In Vietnam and afterward, the Executioner had learned that there was never any guarantee of happy endings. In a real-life close encounter with the Reaper, you were satisfied if you could walk away, and never mind the hypothetical about what had been gained or lost. The winners were the living, and the losers got a toe tag for their trouble. A few days in the ground, and they would all look pretty much the same.

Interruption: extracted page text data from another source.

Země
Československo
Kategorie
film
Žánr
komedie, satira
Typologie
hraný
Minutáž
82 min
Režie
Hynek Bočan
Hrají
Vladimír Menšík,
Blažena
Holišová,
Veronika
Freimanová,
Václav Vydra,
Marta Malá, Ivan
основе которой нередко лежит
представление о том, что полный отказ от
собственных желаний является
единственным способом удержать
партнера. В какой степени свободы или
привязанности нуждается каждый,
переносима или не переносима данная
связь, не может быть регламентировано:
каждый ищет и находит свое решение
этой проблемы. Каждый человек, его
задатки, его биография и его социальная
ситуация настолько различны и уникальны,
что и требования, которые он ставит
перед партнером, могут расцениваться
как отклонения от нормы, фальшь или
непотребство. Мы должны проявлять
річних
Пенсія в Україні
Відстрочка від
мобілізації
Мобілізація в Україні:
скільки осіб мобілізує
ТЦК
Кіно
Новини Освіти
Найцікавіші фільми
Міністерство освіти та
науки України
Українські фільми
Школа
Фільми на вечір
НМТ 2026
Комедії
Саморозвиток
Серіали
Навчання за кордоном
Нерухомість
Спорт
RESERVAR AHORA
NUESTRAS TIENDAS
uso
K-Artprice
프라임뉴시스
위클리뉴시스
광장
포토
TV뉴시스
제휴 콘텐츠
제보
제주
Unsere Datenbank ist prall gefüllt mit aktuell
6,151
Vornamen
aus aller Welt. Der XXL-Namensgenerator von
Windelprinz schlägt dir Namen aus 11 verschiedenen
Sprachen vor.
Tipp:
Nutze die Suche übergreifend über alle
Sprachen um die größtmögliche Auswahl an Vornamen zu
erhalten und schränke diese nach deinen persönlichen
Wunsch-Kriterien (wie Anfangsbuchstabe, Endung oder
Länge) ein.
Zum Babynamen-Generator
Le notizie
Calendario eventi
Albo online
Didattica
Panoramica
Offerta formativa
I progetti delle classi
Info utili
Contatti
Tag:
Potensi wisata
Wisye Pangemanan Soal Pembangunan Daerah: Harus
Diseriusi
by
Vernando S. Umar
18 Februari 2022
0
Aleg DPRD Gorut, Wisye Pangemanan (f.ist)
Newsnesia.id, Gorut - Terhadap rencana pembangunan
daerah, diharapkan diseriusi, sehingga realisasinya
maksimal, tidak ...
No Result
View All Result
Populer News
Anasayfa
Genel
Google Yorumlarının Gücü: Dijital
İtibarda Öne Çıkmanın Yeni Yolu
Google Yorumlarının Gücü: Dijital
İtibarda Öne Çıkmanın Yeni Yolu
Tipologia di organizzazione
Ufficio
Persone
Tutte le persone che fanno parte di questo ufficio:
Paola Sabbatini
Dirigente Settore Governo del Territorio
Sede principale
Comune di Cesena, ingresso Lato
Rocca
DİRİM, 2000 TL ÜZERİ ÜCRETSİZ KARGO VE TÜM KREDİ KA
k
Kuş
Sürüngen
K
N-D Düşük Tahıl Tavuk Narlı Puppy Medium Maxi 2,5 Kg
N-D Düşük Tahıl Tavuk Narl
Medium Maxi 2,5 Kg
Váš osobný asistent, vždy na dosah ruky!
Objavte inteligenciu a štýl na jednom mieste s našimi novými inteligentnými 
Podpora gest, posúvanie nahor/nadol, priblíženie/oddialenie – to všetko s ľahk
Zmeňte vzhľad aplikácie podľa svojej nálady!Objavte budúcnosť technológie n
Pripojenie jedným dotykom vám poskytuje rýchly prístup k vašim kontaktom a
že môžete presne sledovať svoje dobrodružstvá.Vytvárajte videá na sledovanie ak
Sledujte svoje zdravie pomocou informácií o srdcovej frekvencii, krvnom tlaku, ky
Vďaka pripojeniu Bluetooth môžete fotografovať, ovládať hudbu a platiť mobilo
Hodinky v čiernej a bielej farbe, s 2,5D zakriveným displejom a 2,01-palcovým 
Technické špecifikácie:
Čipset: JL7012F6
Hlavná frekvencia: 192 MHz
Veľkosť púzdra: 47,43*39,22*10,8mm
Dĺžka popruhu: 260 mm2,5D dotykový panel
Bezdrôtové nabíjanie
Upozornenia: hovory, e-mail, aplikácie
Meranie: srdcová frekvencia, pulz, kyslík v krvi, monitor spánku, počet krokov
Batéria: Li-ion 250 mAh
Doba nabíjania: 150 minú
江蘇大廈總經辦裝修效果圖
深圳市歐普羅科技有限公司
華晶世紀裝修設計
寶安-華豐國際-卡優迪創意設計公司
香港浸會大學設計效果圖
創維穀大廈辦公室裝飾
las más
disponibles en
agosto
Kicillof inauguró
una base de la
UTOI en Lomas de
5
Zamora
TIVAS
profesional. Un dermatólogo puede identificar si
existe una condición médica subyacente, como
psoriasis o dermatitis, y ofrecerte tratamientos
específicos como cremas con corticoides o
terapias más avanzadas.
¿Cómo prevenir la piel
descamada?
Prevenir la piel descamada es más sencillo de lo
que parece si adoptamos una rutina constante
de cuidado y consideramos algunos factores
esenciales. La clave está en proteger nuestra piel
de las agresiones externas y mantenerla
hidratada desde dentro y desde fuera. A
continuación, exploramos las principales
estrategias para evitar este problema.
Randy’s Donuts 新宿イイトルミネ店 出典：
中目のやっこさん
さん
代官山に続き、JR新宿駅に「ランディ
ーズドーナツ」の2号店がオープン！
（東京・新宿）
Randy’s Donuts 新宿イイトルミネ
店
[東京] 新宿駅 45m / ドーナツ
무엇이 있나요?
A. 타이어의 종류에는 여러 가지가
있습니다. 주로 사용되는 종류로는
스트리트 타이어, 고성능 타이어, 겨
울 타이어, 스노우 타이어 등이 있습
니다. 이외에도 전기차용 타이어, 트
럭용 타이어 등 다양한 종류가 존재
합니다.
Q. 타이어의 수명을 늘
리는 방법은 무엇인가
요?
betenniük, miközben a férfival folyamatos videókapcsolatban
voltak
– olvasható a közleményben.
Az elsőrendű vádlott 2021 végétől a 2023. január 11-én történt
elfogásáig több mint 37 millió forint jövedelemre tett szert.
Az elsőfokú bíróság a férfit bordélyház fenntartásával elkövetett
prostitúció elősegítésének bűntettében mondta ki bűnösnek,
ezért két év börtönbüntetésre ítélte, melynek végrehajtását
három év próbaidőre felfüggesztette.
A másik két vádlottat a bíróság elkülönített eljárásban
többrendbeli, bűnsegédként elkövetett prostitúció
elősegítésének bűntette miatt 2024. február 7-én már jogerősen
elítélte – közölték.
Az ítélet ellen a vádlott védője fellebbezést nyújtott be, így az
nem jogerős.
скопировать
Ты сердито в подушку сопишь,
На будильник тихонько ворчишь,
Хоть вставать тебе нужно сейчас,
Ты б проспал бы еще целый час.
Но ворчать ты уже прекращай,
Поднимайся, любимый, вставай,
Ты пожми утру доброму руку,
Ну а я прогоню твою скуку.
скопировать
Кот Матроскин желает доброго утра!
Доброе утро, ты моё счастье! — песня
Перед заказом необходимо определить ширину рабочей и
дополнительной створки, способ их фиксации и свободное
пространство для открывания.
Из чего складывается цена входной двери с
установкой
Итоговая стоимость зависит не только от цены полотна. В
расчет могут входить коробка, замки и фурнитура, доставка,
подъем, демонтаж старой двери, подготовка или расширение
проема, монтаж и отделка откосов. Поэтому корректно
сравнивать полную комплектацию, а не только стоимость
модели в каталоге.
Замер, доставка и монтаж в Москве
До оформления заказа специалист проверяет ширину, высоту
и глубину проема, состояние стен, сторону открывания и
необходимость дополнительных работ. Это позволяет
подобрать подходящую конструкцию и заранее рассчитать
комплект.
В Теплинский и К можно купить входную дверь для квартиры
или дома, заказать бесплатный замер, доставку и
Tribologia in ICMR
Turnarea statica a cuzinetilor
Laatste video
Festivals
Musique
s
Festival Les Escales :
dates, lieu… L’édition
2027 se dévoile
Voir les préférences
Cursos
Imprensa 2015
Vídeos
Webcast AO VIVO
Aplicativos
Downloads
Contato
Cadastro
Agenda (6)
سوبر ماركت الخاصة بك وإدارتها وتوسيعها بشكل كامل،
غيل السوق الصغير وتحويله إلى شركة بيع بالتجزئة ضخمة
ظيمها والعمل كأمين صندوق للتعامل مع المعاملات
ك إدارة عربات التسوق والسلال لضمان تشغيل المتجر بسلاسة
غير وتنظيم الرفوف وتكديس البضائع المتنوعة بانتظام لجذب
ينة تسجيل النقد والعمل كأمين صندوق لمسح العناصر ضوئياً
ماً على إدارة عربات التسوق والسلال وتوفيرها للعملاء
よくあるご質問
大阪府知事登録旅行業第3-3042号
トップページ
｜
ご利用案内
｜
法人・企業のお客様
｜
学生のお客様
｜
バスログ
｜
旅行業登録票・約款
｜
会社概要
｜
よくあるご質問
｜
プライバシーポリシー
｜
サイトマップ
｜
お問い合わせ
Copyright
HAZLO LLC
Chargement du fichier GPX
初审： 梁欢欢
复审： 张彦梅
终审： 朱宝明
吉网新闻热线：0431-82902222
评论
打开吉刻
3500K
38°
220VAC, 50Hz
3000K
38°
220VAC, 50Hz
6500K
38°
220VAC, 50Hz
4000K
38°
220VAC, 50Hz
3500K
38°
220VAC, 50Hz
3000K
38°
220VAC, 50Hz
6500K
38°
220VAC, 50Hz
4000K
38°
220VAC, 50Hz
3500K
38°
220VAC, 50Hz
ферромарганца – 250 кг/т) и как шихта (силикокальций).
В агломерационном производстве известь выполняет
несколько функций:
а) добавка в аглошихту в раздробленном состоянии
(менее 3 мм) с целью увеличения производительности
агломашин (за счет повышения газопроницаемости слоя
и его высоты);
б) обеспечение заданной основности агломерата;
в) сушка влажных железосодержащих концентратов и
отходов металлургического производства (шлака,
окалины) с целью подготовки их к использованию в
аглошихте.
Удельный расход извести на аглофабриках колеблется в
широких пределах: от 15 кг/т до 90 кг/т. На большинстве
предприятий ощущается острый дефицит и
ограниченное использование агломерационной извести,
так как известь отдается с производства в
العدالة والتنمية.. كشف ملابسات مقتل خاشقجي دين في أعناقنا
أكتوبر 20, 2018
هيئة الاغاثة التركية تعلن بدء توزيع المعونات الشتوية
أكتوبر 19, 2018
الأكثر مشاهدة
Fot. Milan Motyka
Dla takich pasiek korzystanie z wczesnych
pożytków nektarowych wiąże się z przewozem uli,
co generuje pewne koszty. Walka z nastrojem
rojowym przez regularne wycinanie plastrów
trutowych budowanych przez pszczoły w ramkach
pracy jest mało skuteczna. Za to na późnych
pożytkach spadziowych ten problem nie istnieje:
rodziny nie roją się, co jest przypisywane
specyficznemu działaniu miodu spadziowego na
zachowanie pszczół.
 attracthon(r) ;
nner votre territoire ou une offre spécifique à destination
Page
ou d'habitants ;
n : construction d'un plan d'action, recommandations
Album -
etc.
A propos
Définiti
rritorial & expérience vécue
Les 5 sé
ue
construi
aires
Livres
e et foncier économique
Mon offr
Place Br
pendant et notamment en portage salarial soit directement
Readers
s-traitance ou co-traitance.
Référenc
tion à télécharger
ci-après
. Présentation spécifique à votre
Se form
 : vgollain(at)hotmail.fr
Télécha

But it still mattered, damn it. Any way you stood the rule book on its ear, a few hard basics always read the same. Like good and evil, right and wrong. The fact that certain crimes against humanity could simply not be left unpunished, if humanity itself was to retain its meaning. Certain enemies were simply wrong, and you opposed them not because of politics or artificial border lines, but rather out of a concern for all mankind, a recognition that their evil, left unchecked, would constitute a danger to the species. Hitler had been such an enemy, but he was not alone, by any means. You did not have to look in chancellories or throne rooms for an enemy these days. Some of them rode in limousines, but others took the bus and bore a strange resemblance to the boy next door. You took them where you found them, and when you found them, you were ready for them, or they served you up for dinner like a sacrificial lamb.
The sound of wailing sirens cut the noonday heat like razors ripping parchment, drawing closer. Bolan fought a minor wave of dizziness before he regained his balance, then followed Dr. Kent along a narrow corridor to the waiting room.